La dama gris

Cuando era niña me hablaron de todo tipo de monstruos. Desde los que petrifican con tan sólo una mirada hasta los que arrastran a sus presas a rincones que solo ellos conocen. Sin embargo, nadie me explicó que los monstruos no solo acechan a los niños. Al parecer, había uno al que muchos adultos conocían: le llamaban la Dama Gris.

No recuerdo que día entró en mi habitación. Ni siquiera por dónde lo hizo. Desde entonces, una gélida brisa tiñe cada rincón con un llanto silencioso. Su presencia no genera un terror paralizante. No hace que sienta un vértigo salvaje en la boca del estómago ni me eriza el vello de la piel. El terror que albergo es mayor: es el terror de no sentir nada. Sus garras forman una jaula alrededor de mis costillas, anulando las posibilidades de recibir una bocanada de aire fresco. De vida.
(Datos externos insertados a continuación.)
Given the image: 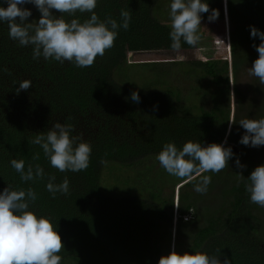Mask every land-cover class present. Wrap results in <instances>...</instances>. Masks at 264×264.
Segmentation results:
<instances>
[{
    "label": "trees",
    "instance_id": "1",
    "mask_svg": "<svg viewBox=\"0 0 264 264\" xmlns=\"http://www.w3.org/2000/svg\"><path fill=\"white\" fill-rule=\"evenodd\" d=\"M40 2L58 22L51 47L33 24ZM228 3L240 23L232 35L233 67L240 58L264 67V0ZM161 5L0 0V264H167L171 200L160 190H142V197L101 191L108 167L135 169L151 157L165 159L182 172L178 183L186 181L173 264H264V112L257 131H240L249 143L232 132L226 137L228 111L212 101L216 89L229 94L226 61L132 64L166 82L161 64L200 72L199 86L185 80L161 90L143 84L140 91L133 88L137 80L116 79L127 70L128 53L186 51L198 38L223 34L211 4L203 6L194 34L162 22L155 14ZM193 94L210 111L190 105ZM224 140L238 142L241 151L224 150ZM188 187L196 190L183 192ZM206 199L209 205L201 206Z\"/></svg>",
    "mask_w": 264,
    "mask_h": 264
},
{
    "label": "rangeland",
    "instance_id": "2",
    "mask_svg": "<svg viewBox=\"0 0 264 264\" xmlns=\"http://www.w3.org/2000/svg\"><path fill=\"white\" fill-rule=\"evenodd\" d=\"M208 1L209 0H161L162 5L159 10L156 9L157 11L155 14L157 17L159 16V19L166 23L168 27L185 29L187 32L194 34L198 32L196 28L197 22V25H199V22L200 25L201 22H203V6L211 4L210 8H212V11L216 12V10H218L217 13L221 15V19L223 20L224 30L222 35L213 36L210 34L208 37L198 38V40L196 39L195 41L193 40V49L186 51L128 53L127 70L120 74V76H117L116 79L120 80L121 77L125 80H137L138 87L133 86V88L140 91L142 90L139 87H142L143 84L146 87L157 85L156 88L161 90V88L169 89L172 87L175 88L177 85H183L185 80H187V82L191 81L195 86H199L197 79L201 78L200 72H197L196 74L189 72L187 74L185 69L178 67V65H172V67H169L168 65L170 64H161L164 68H168L167 74L169 80L166 82L164 79L156 77L159 76L160 73L150 70L148 66H136L132 64L154 62L163 63L173 60L182 62L226 61L229 94L226 98L223 94H220L219 96V91L216 89L213 94L218 93L216 97L217 99L212 98V101L213 103L217 102L215 105L220 111H228L226 137L230 132H232L231 134L234 140L249 143L250 139L246 137L247 133L242 135L240 131H257L259 129L260 114L262 111L264 112V67L262 66V63L260 64V62L257 61V59L251 60L249 58L243 61L242 58H240L237 70L233 67L232 35L240 33V23L237 22L236 18L231 17L228 0H210V3ZM37 5L33 15L35 31L43 45L51 47L57 37L58 22L54 12L45 3L40 2L39 4L37 3ZM178 15L180 19L176 18L175 20L173 17H178ZM194 20V24L188 23V21L193 22ZM190 26H192L191 29ZM238 50L240 51L241 47H238ZM251 54L254 55V53ZM257 56L260 57V55ZM191 75H193L194 78H190ZM205 81L206 83L202 86H208L209 80ZM207 88L208 87H204L206 90ZM234 90H237L238 94H236ZM182 95H185L184 91H182ZM209 95L206 96L207 99L210 98ZM202 97V95L197 94L188 95V103L190 105L197 106L200 104V106H202L204 105ZM211 108L212 107L209 105H204V109L206 111H210ZM225 143L226 141L224 140L221 145L222 148L223 145L226 147L224 150L228 149L233 154L241 151V147L238 142L235 141L234 143ZM221 150L222 149H219L217 154H219ZM223 162L224 160H222L220 164ZM111 170L112 168L108 167V170H105L102 173L101 191H103L102 193L104 196L142 197L144 194L142 193V190L152 193L160 190L162 192V197L167 200H171L173 203L172 238L170 241L171 243L167 259V264H173V233L175 231V222L179 216L177 213V207L181 187L186 182L178 183L183 179L182 172L174 169L168 162L165 161V159L159 157H151L148 160H143L140 165L136 166L135 169H115L110 172ZM201 185L202 183L200 182L196 188L203 192L201 189L203 186ZM191 188L193 187H188L183 192L190 193ZM196 188H193L192 191H195ZM123 192H129L130 195H119ZM214 192L215 191L211 193ZM141 194L142 196H140ZM209 203L210 201L206 199L205 201L200 202V205L208 206ZM213 204L214 203L212 202L211 206H213ZM197 205L200 206L199 203H197ZM190 214L192 215V212ZM186 217L189 218V216ZM263 226L264 225L261 227ZM263 232L264 231H261V233ZM163 249L166 251L165 246H163Z\"/></svg>",
    "mask_w": 264,
    "mask_h": 264
},
{
    "label": "clouds",
    "instance_id": "3",
    "mask_svg": "<svg viewBox=\"0 0 264 264\" xmlns=\"http://www.w3.org/2000/svg\"><path fill=\"white\" fill-rule=\"evenodd\" d=\"M230 53V52H229ZM185 220V219H184Z\"/></svg>",
    "mask_w": 264,
    "mask_h": 264
}]
</instances>
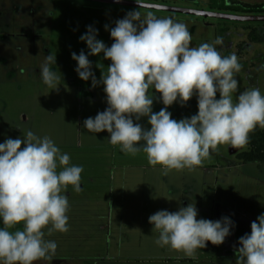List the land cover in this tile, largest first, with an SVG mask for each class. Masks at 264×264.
Listing matches in <instances>:
<instances>
[{
    "label": "rangeland",
    "instance_id": "rangeland-1",
    "mask_svg": "<svg viewBox=\"0 0 264 264\" xmlns=\"http://www.w3.org/2000/svg\"><path fill=\"white\" fill-rule=\"evenodd\" d=\"M133 1L212 11L211 0ZM243 1L257 4L261 0ZM131 11H139L141 18L151 14L185 24L191 46L212 43L222 56L235 54L241 65L235 74L238 94L250 88L264 94V42L257 44L248 38L255 29L264 36V23L204 19L81 0H0V143L7 138L23 139V133L31 130L37 136L50 137L70 156L71 164L83 168L80 191L68 186L62 193L69 201L68 231L45 236L56 242L57 251L51 261L38 264H237L239 238L250 234L251 223L264 213V162L242 163L237 155L246 147L220 145L193 169H172L165 175L161 166L149 165L143 152L125 154L108 142L109 133H90L83 127L86 118L106 109V94L102 84L93 88L91 80L78 77L71 53H88L80 36L89 25L110 47L113 40L105 26L114 27ZM217 37L223 38L222 44H214ZM51 53L56 65L50 67L60 76L56 89L47 87L40 77V66ZM88 58L99 81L111 61L102 54ZM149 93L154 94V112L165 107L159 93L153 89ZM183 108L175 103L168 111L176 120L198 112H184ZM139 122L150 127L146 119ZM190 203L195 204L198 219L229 217L234 222L215 256L198 249L194 257L187 258L155 243L158 233L153 231L149 216L159 210L174 212Z\"/></svg>",
    "mask_w": 264,
    "mask_h": 264
},
{
    "label": "clouds",
    "instance_id": "clouds-1",
    "mask_svg": "<svg viewBox=\"0 0 264 264\" xmlns=\"http://www.w3.org/2000/svg\"><path fill=\"white\" fill-rule=\"evenodd\" d=\"M106 30L113 40L106 46L98 30L87 26L80 40L87 45L77 55L78 77L91 86L103 85L107 107L83 121L90 133H109L108 142L125 154H146L150 166L169 170L193 169L220 145L245 147L257 127L264 129V94L258 88L239 92L235 74L241 65L235 54L222 56L212 43L191 46L185 24L139 11L128 12ZM222 37L214 44L220 45ZM111 61L98 81L89 56ZM53 53L40 66L42 82L56 89L60 76ZM264 68V65H261ZM165 106L153 111L154 94ZM219 94V99H217ZM235 95V98H234ZM193 96L198 112L180 120L168 108L185 106ZM146 119L150 127L139 122ZM96 138V137H94ZM23 145V147H22ZM82 166L70 163L48 136L28 130L21 138L0 143V264H38L51 261L57 251L54 231H68V186L80 191ZM149 223L158 233L155 243L192 258L210 242L221 245L235 227L229 217L198 219L195 204L177 211L159 210ZM237 264H264V213L251 223V233L239 238Z\"/></svg>",
    "mask_w": 264,
    "mask_h": 264
},
{
    "label": "trees",
    "instance_id": "trees-1",
    "mask_svg": "<svg viewBox=\"0 0 264 264\" xmlns=\"http://www.w3.org/2000/svg\"><path fill=\"white\" fill-rule=\"evenodd\" d=\"M212 11H220L237 15H264V3L248 4L240 0H211ZM249 41L253 43H263L264 36L252 30L248 35ZM198 110L197 100H191L184 106L183 111L189 112ZM246 150L237 155V159L242 163H263L264 162V129L257 127L250 133V139L245 146ZM204 253L215 256L218 254V245L210 242L203 249Z\"/></svg>",
    "mask_w": 264,
    "mask_h": 264
},
{
    "label": "water",
    "instance_id": "water-1",
    "mask_svg": "<svg viewBox=\"0 0 264 264\" xmlns=\"http://www.w3.org/2000/svg\"><path fill=\"white\" fill-rule=\"evenodd\" d=\"M81 1L111 5V6H122L127 8H134V9L155 10V11H162L168 13L185 14L196 17H202L204 19H218V20L232 21L237 23H264V15H256V16L232 15V14L213 12V11L192 10L187 8L161 6V5L148 4L133 0H81ZM183 1L193 3L198 0H183Z\"/></svg>",
    "mask_w": 264,
    "mask_h": 264
},
{
    "label": "flooded vegetation",
    "instance_id": "flooded-vegetation-1",
    "mask_svg": "<svg viewBox=\"0 0 264 264\" xmlns=\"http://www.w3.org/2000/svg\"><path fill=\"white\" fill-rule=\"evenodd\" d=\"M171 1H179V2H185L183 0H171ZM185 3H191V2H185ZM195 3V2H194Z\"/></svg>",
    "mask_w": 264,
    "mask_h": 264
},
{
    "label": "crops",
    "instance_id": "crops-1",
    "mask_svg": "<svg viewBox=\"0 0 264 264\" xmlns=\"http://www.w3.org/2000/svg\"><path fill=\"white\" fill-rule=\"evenodd\" d=\"M240 1L244 2L243 0H240ZM261 2L264 3L263 0H261L259 3H261Z\"/></svg>",
    "mask_w": 264,
    "mask_h": 264
}]
</instances>
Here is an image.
Solo entra un dolor que se asienta pesado en el cuerpo y lo priva de toda liviandad. El plomo se convierte en el nuevo elemento que conforma mis músculos, y busca con desesperación un lugar al que huir. Un lugar en el que no me encuentre. Pero ella no se rinde fácil. Ha vivido batallas más duras y las ha ganado. Se adhiere tan fuerte a mi cuerpo que escuece. Su mirada es un pozo sin fondo que congela mi aliento. En él nadie me escucha, y sus paredes, resbaladizas y húmedas, me impiden trepar. Es entonces cuando asumo que ya es tarde. Que ya se ha adueñado de mí.

Echo un vistazo a mi alrededor. Ya no están los geranios en la repisa de la ventana esperando a que los riegue. Solo veo su tierra mustia, consumiéndose en silencio. Al otro lado del cristal un pájaro aletea intentando alzar el vuelo. Una de sus alas está rota y parece que en cualquier momento vaya a quebrar por completo, como un cristal haciéndose añicos. Su gorjeo es intenso y angustioso y tiene sus diminutos ojos negros clavados en el cielo a la espera de un milagro. Me compadezco de él. Con el ala rota, no hay equilibrio que pueda sostener su diminuta figura entre las nubes.

Giro la vista y la clavo en la pared enmohecida que hay frente al escritorio. Las fotografías enmarcadas reflejan una sonrisa que ya no reconozco en mi rostro. Unos ojos vivaces que me miran y parecen pertenecer a los de una extraña. La Dama Gris pone todo su empeño para que dejen de conmoverme mis propios recuerdos. Para que me cuestione si realmente son míos, o incluso si en algún momento valieron la pena. Si todo esto vale la pena. De sus labios agrietados y oscuros siempre sale el mismo susurro que desencadena mis peores pensamientos. Para qué. Para qué todo. Su voz es un zumbido agudo que escala mi nuca y entra por mi oído hasta convertirse en mi única verdad.

Ya me he acostumbrado a la crudeza de su tacto. Mis pulmones han normalizado respirar con agonía, como un náufrago a la deriva. Siento temor a respirar de nuevo. A respirar de verdad. A alzarme y caminar. Ella me dice que no tengo porque hacerlo. Que se convertirá en mi refugio. De nuevo, el susurro hace que me cuestione el propósito de mis acciones, si es que a caso existe. En mi mente, solo lo hace a través de un eco cada vez más lejano. Entonces me doy cuenta de que tengo miedo de perderla. De no reconocerme sin ella a mí lado. Me tiende la mano. Su tacto, escalofriante y maternal, me reconforta. En ese momento entiendo que he perdido la batalla, y que los peores monstruos son aquellos de los que nadie habla.